July 3 M Vis Barbe. Herinnering aan het bezoek v Kohlb [Kohlbrugge] & V d Heydt.
Weder een dag geheel aan het bijwerken op het bureau gewijd. 'S avonds zag ik Barbe nog die opregt sprak over zich zelve. Hoe zwaar is het niets te doen te hebben. Hij was zeer getroffen geweest juist een week geleden toen Kohlb & V d Heydt v Elberfeld bij mij kwamen en hem niet opzochten. Wonderlijk was het weder dien avond. V d H. beschuldigde Barbe
van te grote losheid in het spreken over de vrijheid in Christus & Barbe zeide mij een half uur later dat hem dit voor twee Jaren zoo in V d H [Von der Heydt] gehinderd had. Wanneer wij op de menschen zien, geraken wij telkens in verwarring. Heere leer mij op U zien! Ik sprak toen met beide Heeren niet veel, voelde echter mijn hart aangetrokken tot Kohl [Kohlbrugge] meer dan de vorige maal.
July 4 D V d M [Van der Meersch] Doortje V d H [Van der Houven]
Aan 't bureau veel werkzaamheid. V d Meersch is terug. Nijverdal beviel hem bijzonder.
Doortje V d H steeds verzwakkende, maar naar den geest gezegend gestemd.
Bovet
Van Bovet vond ik een briefje te huis dat mij zeer beschaamde. Hij schijnt hier meer ontvangen te hebben dan ik dacht, en er is meer in hem dan ik vermoedde. Alle onze oordeelen zijn altijd verkeerd.
Jamieson Engels
Jamieson was gedurende mijn afzijn bij mij.

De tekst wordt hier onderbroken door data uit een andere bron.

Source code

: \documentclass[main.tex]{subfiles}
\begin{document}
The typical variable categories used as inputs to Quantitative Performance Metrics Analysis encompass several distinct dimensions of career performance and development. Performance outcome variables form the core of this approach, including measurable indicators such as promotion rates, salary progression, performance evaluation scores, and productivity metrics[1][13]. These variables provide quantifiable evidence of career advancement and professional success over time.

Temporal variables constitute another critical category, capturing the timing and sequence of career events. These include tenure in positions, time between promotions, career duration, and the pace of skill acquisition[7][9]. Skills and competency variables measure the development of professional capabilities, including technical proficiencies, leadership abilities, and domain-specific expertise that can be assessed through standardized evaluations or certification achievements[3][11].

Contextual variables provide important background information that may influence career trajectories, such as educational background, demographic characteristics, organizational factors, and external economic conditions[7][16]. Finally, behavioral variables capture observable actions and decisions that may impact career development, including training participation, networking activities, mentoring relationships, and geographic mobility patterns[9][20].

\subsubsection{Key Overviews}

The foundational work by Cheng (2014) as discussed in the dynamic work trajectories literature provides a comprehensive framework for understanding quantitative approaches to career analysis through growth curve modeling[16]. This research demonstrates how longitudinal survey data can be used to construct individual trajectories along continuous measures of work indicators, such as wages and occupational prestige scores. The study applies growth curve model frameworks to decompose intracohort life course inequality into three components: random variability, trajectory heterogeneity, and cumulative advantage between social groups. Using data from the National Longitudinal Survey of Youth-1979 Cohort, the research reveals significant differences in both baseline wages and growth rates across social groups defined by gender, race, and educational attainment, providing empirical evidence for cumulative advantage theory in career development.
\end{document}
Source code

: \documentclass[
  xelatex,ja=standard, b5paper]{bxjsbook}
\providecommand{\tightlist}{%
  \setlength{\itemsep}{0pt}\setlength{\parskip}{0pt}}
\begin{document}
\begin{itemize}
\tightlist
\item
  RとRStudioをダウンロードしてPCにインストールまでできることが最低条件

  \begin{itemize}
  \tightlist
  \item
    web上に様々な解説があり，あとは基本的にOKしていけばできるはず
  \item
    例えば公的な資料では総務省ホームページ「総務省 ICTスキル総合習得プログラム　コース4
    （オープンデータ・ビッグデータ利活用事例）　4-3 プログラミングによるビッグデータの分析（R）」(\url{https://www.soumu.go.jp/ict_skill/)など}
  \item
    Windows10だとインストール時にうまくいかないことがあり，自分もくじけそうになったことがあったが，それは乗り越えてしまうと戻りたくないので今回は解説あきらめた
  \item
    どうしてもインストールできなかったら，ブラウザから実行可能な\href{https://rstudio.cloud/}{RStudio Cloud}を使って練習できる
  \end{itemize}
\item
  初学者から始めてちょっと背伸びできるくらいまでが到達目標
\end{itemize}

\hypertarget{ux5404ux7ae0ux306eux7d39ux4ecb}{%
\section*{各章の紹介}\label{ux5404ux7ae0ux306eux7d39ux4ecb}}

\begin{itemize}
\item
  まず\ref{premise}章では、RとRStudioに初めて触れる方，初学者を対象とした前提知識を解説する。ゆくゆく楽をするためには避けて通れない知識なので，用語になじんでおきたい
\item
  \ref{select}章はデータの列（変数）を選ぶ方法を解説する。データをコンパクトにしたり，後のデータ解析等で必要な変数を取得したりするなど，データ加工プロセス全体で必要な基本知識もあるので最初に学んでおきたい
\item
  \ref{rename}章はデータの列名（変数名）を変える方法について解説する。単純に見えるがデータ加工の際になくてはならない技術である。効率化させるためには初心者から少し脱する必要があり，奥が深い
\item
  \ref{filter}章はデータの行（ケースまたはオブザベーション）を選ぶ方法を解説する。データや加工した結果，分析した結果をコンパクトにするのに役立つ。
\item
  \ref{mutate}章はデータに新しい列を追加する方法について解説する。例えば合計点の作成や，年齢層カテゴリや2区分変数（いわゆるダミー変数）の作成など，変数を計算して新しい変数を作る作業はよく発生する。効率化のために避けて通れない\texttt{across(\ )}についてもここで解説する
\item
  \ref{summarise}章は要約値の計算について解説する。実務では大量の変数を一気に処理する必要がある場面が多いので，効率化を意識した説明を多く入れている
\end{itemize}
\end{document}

Engels biedt zich aan als lid van de Fij het is wel iemand geloof ik die geschiktheid heeft.
Messch [Messchert]
Mess. heden geschreven. Hij redeneert en sophistiseert veel en houdt dit voor geloof. Het belet zijn geloof niet, maar het wordt daardoor overkorst.
Vr v Barbe jarig.
Veel bezig met de Vrouw v Barbe die jarig was. Wij gaven haar een zijden kleed. Is dit goed ik weet het niet. Het was niet mijn oogmerk hun hoogmoed te vlijen maar hen nog iets te geven in dien stand waartoe de vrouw behoorde en waar God hen toch nog niet uitgebragt heeft.
July 5 W
Des Heeren goedertierenheden waren groot. Met mijn ligchaam ging het beter. Er helderde zich bij het spreken met V d H nog al het een & ander op.
Hy Gold [Henry Gildemeester] & Mimi bij ons.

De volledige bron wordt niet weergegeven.